Service and other revenue

Service and other revenue is primarily derived from brand marketing services which includes promotional activities and advertisements within Barnes & Noble Education physical bookstores and web properties performed on behalf of third-party customers, shipping and handling, and revenue from other programs.

Brand marketing agreements often include multiple performance obligations which are individually negotiated with Barnes & Noble Education's customers. For these arrangements that contain distinct performance obligations, Barnes & Noble Education allocates the transaction price based on the relative standalone selling price method by comparing the standalone selling price (“SSP”) of each distinct performance obligation to the total value of the contract. The revenue is recognized as each performance obligation is satisfied, typically at a point in time for brand marketing service and overtime for advertising efforts as measured based upon the passage of time for contracts that are based on a stated period of time or the number of impressions delivered for contracts with a fixed number of impressions.

Deferred Revenue

Deferred Revenue

Deferred revenue represents an obligation to transfer goods or services to a customer for which we have received consideration and consists of our deferred revenue liability (deferred revenue). Deferred revenue consists of the following:


advanced payments from customers related to textbook rental performance obligations, which are recognized ratably over the terms of the related rental period;

unsatisfied performance obligations associated with brand partnership marketing services, which are recognized when the contracted services are provided to our brand partnership marketing customers; and unsatisfied performance obligations associated with the   premium paid for the sale of treasury shares, which are expected to be recognized over the term of the e-commerce and merchandising contracts for Fanatics and Lids, respectively.
Cost of Sales

Cost of Sales

Cost of sales primarily includes costs such as merchandise costs, textbook rental amortization, content development cost amortization, warehouse costs related to inventory management and order fulfillment, insurance, certain payroll costs, and management service agreement costs, including rent expense, related to our college and university contracts and other facility related expenses.

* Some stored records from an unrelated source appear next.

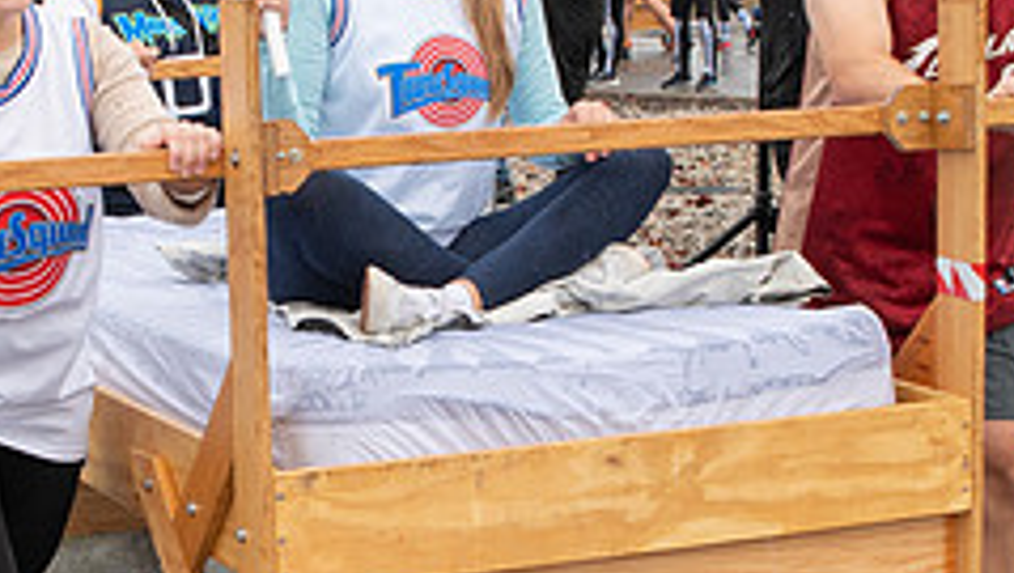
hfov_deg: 21.5
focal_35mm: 99
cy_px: 352
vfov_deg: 12.3
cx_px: 328
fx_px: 2665
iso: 400
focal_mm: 24
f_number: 7.1
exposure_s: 1/200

Except as set forth herein, there are no other changes in our significant accounting policies. Please refer to Note 1 Significant Accounting Policies contained in Part II, Item 8 of our Annual Report on Form 10-K for the year ended December 31, 2023, filed with the SEC on March 11, 2024, for a complete discussion of our significant accounting policies.

Recent Accounting Pronouncements Not Yet Adopted

Recent Accounting Pronouncements Not Yet Adopted

In December 2023, the FASB issued ASU No. 2023-09Income Taxes (Topic 740): Improvements to Income Tax Disclosures that requires entities to disclose additional information about federal, state, and foreign income taxes primarily related to the income tax rate reconciliation and income taxes paid. The new standard also eliminates certain existing disclosure requirements related to uncertain tax positions and unrecognized deferred tax liabilities. The guidance will be effective for the fiscal year beginning January 1, 2025. The guidance does not affect recognition or measurement in our consolidated financial statements. We are evaluating the impact of this amendment on our consolidated financial statements.

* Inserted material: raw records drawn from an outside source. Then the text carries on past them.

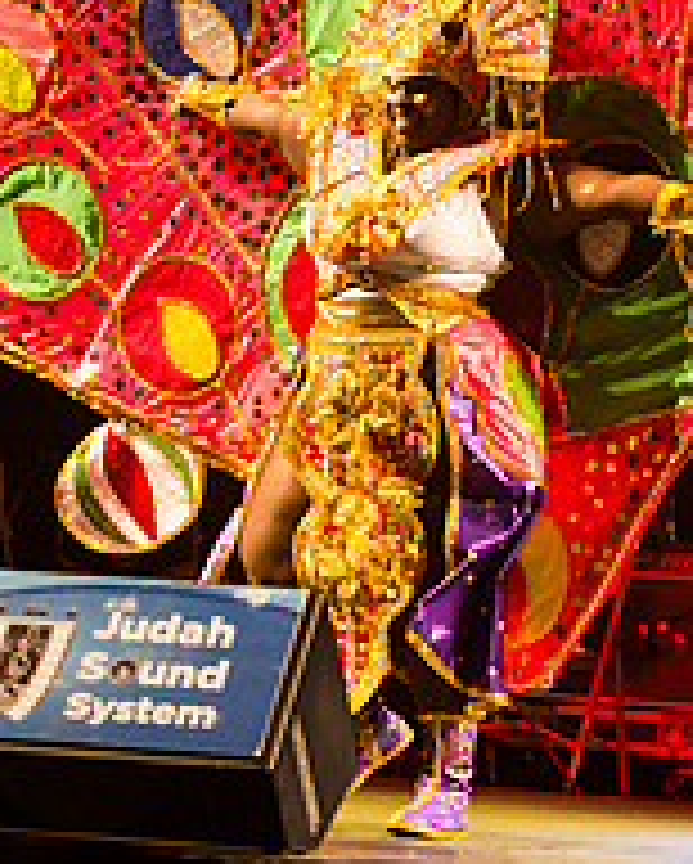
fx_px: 5068
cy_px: 216
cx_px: 396
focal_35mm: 198
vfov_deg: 9.7
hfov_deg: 7.8
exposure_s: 1/200
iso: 3200
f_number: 5.6
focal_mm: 70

In November 2023, the FASB issued ASU 2023-07, Segment Reporting (Topic 280): Improvements to Reportable Segment Disclosures to improve reportable segment disclosure requirements, primarily through enhanced disclosures about significant segment expenses. This guidance will be effective for us for the annual report for the fiscal year ending December 31, 2024 and subsequent interim periods. Early adoption is permitted, and retrospective adoption is required for all prior periods presented. We are currently assessing this guidance and determining the impact on our consolidated financial statements.